X-ray imaging is a valuable tool for studying biological systems, providing extremely high resolution as well as the ability to see within thick samples. The recent development of coherent X-ray sources has enabled the introduction of lensless imaging techniques, which eliminate the problem of creating suitable optics for X-ray microscopy.

Generation of the coherent X-ray radiation needed for lensless imaging generally requires large facilities such as synchrotrons or free-electron lasers. But in the extreme ultraviolet (EUV) spectral region (124–10 nm), coherent radiation can be created via high harmonic generation (HHG) using intense femtosecond lasers. Such HHG sources could, in principle, enable coherent EUV imaging to be performed in a small-scale laboratory.

An international research team, led by Bill Brocklesby and Jeremy Frey at the University of Southampton, has now developed a laboratory-scale coherent EUV source from a femtosecond laser, and used it to create high-resolution images of lab-grown neurons. Such highly detailed images could have many potential applications in medicine and biology, including the study of neurodegenerative diseases.

Lose the lens

In lensless imaging, the object is illuminated with coherent radiation and the scattered radiation is collected onto a detector without requiring imaging optics. The image is created by algorithmic reconstruction of the phase of each pixel in the detected scatter pattern. In this study, the team employed ptychography – a type of lensless imaging in which the illumination is moved relative to the sample and multiple scatter patterns are recorded.

To test their approach, the researchers grew mouse hippocampal neuron samples on silicon nitride membranes in vitro. They first imaged the samples using an optical microscope. They then performed ptychographic imaging of small areas of the samples, using coherent 29 nm (43 eV) illumination produced by generating high harmonics from a pulsed femtosecond laser.

Ptychographic imaging with the EUV source created images that were quantitative in both amplitude and phase, with a lateral resolution of 80 nm and an axial sensitivity of approximately 0.8 nm (equivalent to a layer of protein). The high lateral resolution is due to the short wavelength and the accuracy of the phase retrieval algorithm, while the high axial sensitivity arises from the strong interaction of EUV radiation with the biological materials being imaged.

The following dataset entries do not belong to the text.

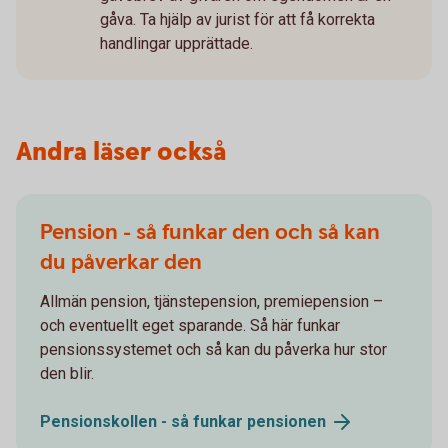
gåva. Ta hjälp av jurist för att få korrekta
handlingar upprättade.
Andra läser också
Pension - så funkar den och så kan
du påverkar den
Allmän pension, tjänstepension, premiepension –
och eventuellt eget sparande. Så här funkar
pensionssystemet och så kan du påverka hur stor
den blir.
Pensionskollen - så funkar
pensionen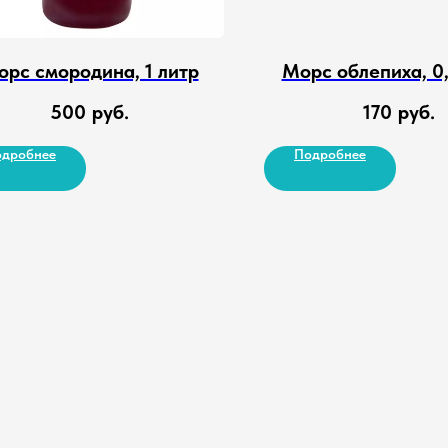
рс смородина, 1 литр
Морс облепиха, 0,
500
руб.
170
руб.
дробнее
Подробнее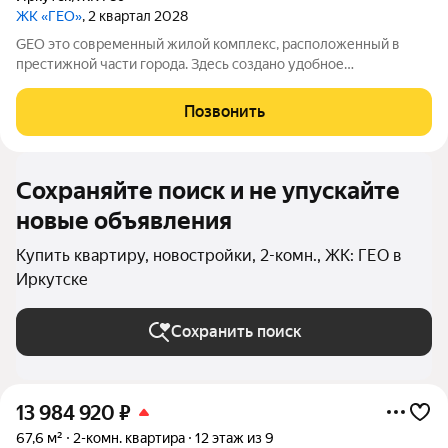
ЖК «ГЕО»
, 2 квартал 2028
GEO это современный жилой комплекс, расположенный в
престижной части города. Здесь создано удобное
пространство, где есть всё необходимое для комфортной
жизни: продуманная инфраструктура, возможности для
Позвонить
отдыха и общения.
Сохраняйте поиск и не упускайте
новые объявления
Купить квартиру, новостройки, 2-комн., ЖК: ГЕО в
Иркутске
Сохранить поиск
13 984 920
₽
67,6 м²
2-комн. квартира
12 этаж из 9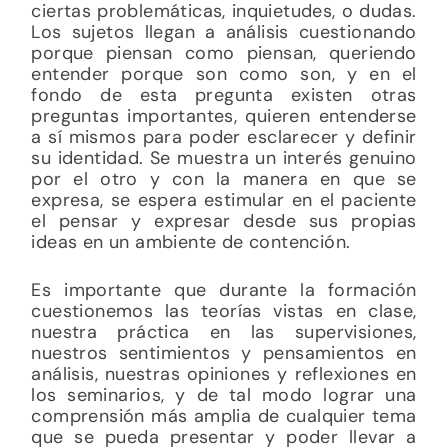
ciertas problemáticas, inquietudes, o dudas.
Los sujetos llegan a análisis cuestionando
porque piensan como piensan, queriendo
entender porque son como son, y en el
fondo de esta pregunta existen otras
preguntas importantes, quieren entenderse
a sí mismos para poder esclarecer y definir
su identidad. Se muestra un interés genuino
por el otro y con la manera en que se
expresa, se espera estimular en el paciente
el pensar y expresar desde sus propias
ideas en un ambiente de contención.
Es importante que durante la formación
cuestionemos las teorías vistas en clase,
nuestra práctica en las supervisiones,
nuestros sentimientos y pensamientos en
análisis, nuestras opiniones y reflexiones en
los seminarios, y de tal modo lograr una
comprensión más amplia de cualquier tema
que se pueda presentar y poder llevar a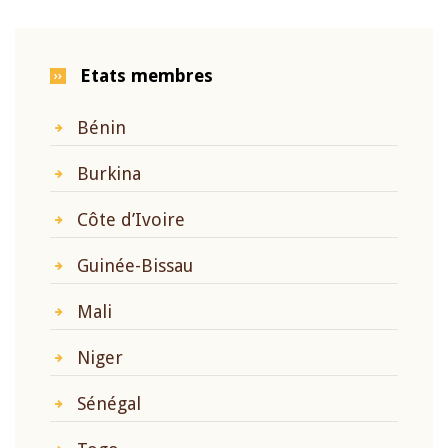
Etats membres
Bénin
Burkina
Côte d’Ivoire
Guinée-Bissau
Mali
Niger
Sénégal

Comparison of an image taken using a phase-contrast visible light microscope with the EUV ptychographic image showed that the EUV image had much higher lateral resolution than its optical counterpart. For example, the EUV image showed fine “flared” structures emanating from thicker dendrites that were not seen in the optical image.

Fluorescence comparison

The researchers – who performed these studies at Southampton and the Artemis facility in the Rutherford Appleton Laboratory – also used EUV ptychography and conventional fluorescence microscopy to image neuron samples that were stained for immunofluorescence imaging. They observed that the EUV resolution was significantly better. EUV imaging was also more sensitive to thin structures in the neurons, identifying features of below 100 nm in width and only 10 nm thick, which could not be seen using fluorescence imaging.

The authors note that even with super-resolution fluorescence techniques, which can have lateral resolution smaller than the diffraction limit, fluorescence imaging of very thin structures will remain difficult, due to the extremely small quantities of fluorescent material present. They add that correlative EUV and fluorescence imaging allows the structural elements seen using EUV ptychography to be directly correlated to biological function.

Finally, the team examined the impact of the EUV radiation on the samples. Many other high-resolution techniques used for imaging biological samples, such as electron cryo-microscopy or hard X-ray microscopy, are limited by the damaging effects of the radiation. The 29 nm EUV radiation, however, did not damage the delicate neuron structure on the exposure timescales used for imaging.

“The ability to take detailed images of delicate biological structures like neurons without causing damage is very exciting, and to do it in the lab without using synchrotrons or other national facilities is a real innovation,” says Brocklesby. “Our way of imaging fills an important niche between imaging with light, which doesn’t provide the fine details we see, and things like electron microscopy, which require cryogenic cooling and careful sample preparation.”

The research is described in Science Advances.